GIVEN TASK.
Retype, character for character, the entries from their first line through the line holding "list PPS reveals", both included.
* * * * * * *
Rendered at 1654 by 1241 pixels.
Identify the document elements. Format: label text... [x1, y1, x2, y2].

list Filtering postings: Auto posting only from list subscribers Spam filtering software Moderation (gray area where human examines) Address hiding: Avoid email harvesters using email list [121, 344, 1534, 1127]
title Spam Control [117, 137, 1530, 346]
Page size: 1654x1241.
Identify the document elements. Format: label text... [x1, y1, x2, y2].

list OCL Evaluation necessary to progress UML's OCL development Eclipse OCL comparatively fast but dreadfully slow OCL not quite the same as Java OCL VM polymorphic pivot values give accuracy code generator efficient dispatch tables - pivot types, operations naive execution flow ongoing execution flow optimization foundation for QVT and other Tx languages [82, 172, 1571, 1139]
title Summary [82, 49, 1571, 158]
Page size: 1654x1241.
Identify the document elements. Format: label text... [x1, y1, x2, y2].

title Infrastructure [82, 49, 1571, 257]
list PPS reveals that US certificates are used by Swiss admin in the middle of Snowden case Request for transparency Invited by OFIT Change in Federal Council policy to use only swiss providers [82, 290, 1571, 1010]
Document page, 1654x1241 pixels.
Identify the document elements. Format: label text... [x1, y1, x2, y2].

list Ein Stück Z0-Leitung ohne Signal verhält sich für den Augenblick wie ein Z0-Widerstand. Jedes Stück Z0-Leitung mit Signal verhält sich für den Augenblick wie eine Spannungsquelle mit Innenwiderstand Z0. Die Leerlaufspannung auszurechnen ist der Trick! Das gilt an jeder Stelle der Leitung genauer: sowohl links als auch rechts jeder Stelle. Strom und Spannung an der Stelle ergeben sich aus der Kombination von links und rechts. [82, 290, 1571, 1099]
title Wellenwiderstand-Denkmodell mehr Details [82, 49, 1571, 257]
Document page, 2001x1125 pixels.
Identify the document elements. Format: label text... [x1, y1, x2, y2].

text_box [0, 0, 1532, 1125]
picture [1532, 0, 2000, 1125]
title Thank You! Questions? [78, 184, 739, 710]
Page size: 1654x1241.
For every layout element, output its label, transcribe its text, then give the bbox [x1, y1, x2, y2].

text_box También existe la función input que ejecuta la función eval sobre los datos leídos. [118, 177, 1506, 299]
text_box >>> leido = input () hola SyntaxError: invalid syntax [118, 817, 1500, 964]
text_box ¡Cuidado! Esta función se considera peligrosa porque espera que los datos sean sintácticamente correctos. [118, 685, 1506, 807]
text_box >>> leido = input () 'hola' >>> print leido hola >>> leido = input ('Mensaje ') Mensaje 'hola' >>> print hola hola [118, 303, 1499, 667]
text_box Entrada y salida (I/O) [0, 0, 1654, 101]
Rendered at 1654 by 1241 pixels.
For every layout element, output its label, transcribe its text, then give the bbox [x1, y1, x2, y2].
* * * * * * *
WRITTEN ANSWER.
Rendered at 1654 by 1241 pixels.
Identify the document elements. Format: label text... [x1, y1, x2, y2].

list Filtering postings: Auto posting only from list subscribers Spam filtering software Moderation (gray area where human examines) Address hiding: Avoid email harvesters using email list [121, 344, 1534, 1127]
title Spam Control [117, 137, 1530, 346]
Page size: 1654x1241.
Identify the document elements. Format: label text... [x1, y1, x2, y2].

list OCL Evaluation necessary to progress UML's OCL development Eclipse OCL comparatively fast but dreadfully slow OCL not quite the same as Java OCL VM polymorphic pivot values give accuracy code generator efficient dispatch tables - pivot types, operations naive execution flow ongoing execution flow optimization foundation for QVT and other Tx languages [82, 172, 1571, 1139]
title Summary [82, 49, 1571, 158]
Page size: 1654x1241.
Identify the document elements. Format: label text... [x1, y1, x2, y2].

title Infrastructure [82, 49, 1571, 257]
list PPS reveals that US certificates are used by Swiss admin in the middle of Snowden case Request for transparency Invited by OFIT Change in Federal Council policy to use only swiss providers [82, 290, 1571, 1010]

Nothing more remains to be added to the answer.